LISTED RECORDS >>
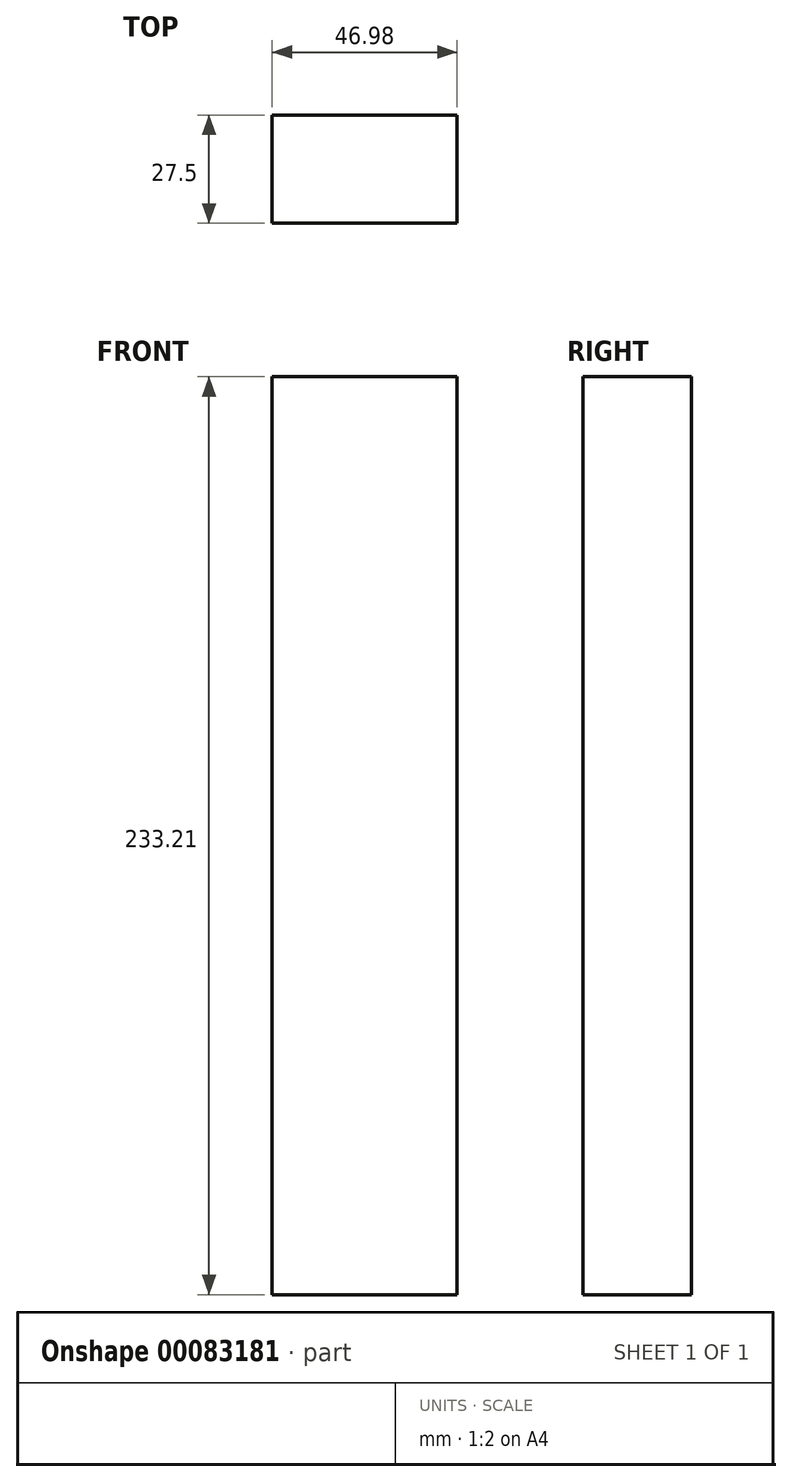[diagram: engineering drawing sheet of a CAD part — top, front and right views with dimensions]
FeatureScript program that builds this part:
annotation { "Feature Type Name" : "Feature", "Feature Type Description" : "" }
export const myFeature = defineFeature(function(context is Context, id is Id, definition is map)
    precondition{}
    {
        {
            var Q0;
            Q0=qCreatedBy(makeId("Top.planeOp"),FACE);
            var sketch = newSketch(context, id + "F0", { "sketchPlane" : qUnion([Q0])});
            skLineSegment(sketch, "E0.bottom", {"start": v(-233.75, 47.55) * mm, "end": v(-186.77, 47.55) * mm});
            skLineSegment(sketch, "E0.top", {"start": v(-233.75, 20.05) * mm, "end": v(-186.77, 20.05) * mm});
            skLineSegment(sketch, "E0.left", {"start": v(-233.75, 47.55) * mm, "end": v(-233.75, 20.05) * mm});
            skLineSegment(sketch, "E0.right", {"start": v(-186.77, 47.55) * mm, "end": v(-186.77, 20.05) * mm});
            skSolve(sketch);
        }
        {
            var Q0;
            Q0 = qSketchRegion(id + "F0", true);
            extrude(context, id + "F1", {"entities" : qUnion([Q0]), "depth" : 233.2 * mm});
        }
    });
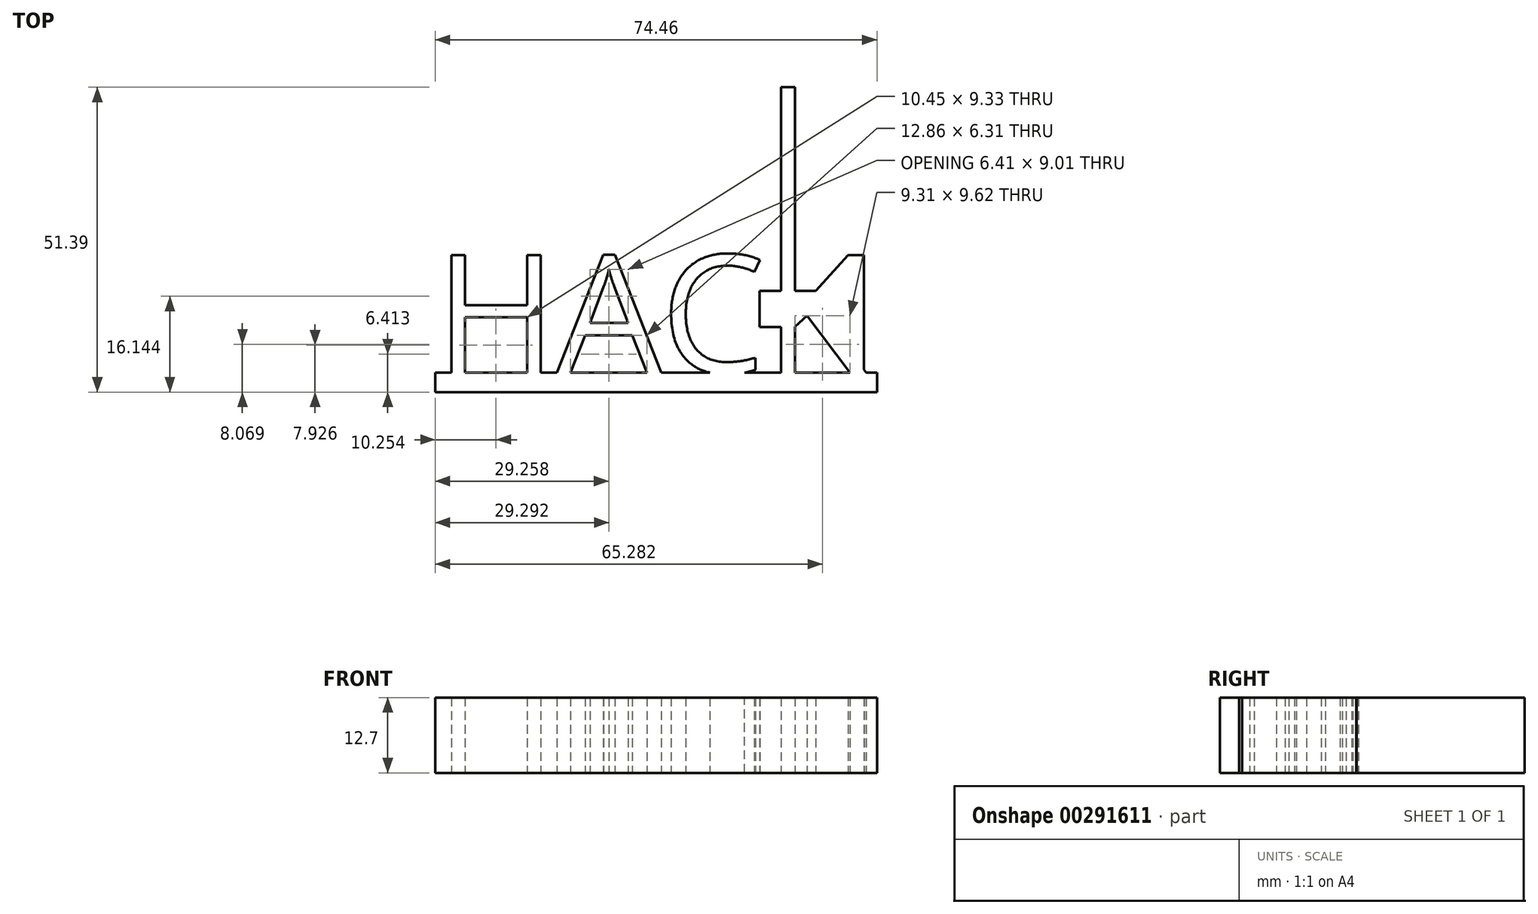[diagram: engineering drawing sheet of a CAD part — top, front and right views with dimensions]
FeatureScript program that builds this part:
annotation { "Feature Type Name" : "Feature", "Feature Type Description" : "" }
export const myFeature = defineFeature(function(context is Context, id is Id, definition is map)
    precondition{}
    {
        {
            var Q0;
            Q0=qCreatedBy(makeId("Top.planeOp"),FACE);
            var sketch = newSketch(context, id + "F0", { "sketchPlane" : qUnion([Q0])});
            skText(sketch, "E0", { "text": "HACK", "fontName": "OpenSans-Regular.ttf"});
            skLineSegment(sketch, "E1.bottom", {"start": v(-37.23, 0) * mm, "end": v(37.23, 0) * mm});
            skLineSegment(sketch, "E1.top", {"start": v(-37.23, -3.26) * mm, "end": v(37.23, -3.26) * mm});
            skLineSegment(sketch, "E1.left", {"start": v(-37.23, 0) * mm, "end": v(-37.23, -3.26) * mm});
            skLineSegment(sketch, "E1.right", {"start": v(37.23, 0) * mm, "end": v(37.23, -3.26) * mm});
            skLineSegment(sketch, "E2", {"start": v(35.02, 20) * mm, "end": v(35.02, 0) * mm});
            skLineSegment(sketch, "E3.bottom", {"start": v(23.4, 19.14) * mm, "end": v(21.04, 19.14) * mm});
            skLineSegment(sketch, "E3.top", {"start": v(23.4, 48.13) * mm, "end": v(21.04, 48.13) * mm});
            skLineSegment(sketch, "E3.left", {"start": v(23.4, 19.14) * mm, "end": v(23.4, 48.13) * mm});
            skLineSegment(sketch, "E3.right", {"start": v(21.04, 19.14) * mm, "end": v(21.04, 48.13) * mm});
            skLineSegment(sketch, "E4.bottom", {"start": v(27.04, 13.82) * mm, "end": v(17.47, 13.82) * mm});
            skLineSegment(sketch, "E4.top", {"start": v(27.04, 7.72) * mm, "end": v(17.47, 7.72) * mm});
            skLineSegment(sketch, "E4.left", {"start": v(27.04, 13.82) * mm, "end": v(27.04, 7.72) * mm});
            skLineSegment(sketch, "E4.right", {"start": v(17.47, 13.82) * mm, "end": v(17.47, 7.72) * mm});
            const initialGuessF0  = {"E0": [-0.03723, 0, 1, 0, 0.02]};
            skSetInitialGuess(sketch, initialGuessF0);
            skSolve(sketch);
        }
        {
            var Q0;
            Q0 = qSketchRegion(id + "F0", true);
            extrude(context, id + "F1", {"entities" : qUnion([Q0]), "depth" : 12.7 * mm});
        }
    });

WHAT IS ASKED >>
List every line in the items above that contains the string "entities", matching case exactly.

IN RESPONSE >>
            extrude(context, id + "F1", {"entities" : qUnion([Q0]), "depth" : 233.2 * mm});
            extrude(context, id + "F1", {"entities" : qUnion([Q0]), "depth" : 12.7 * mm});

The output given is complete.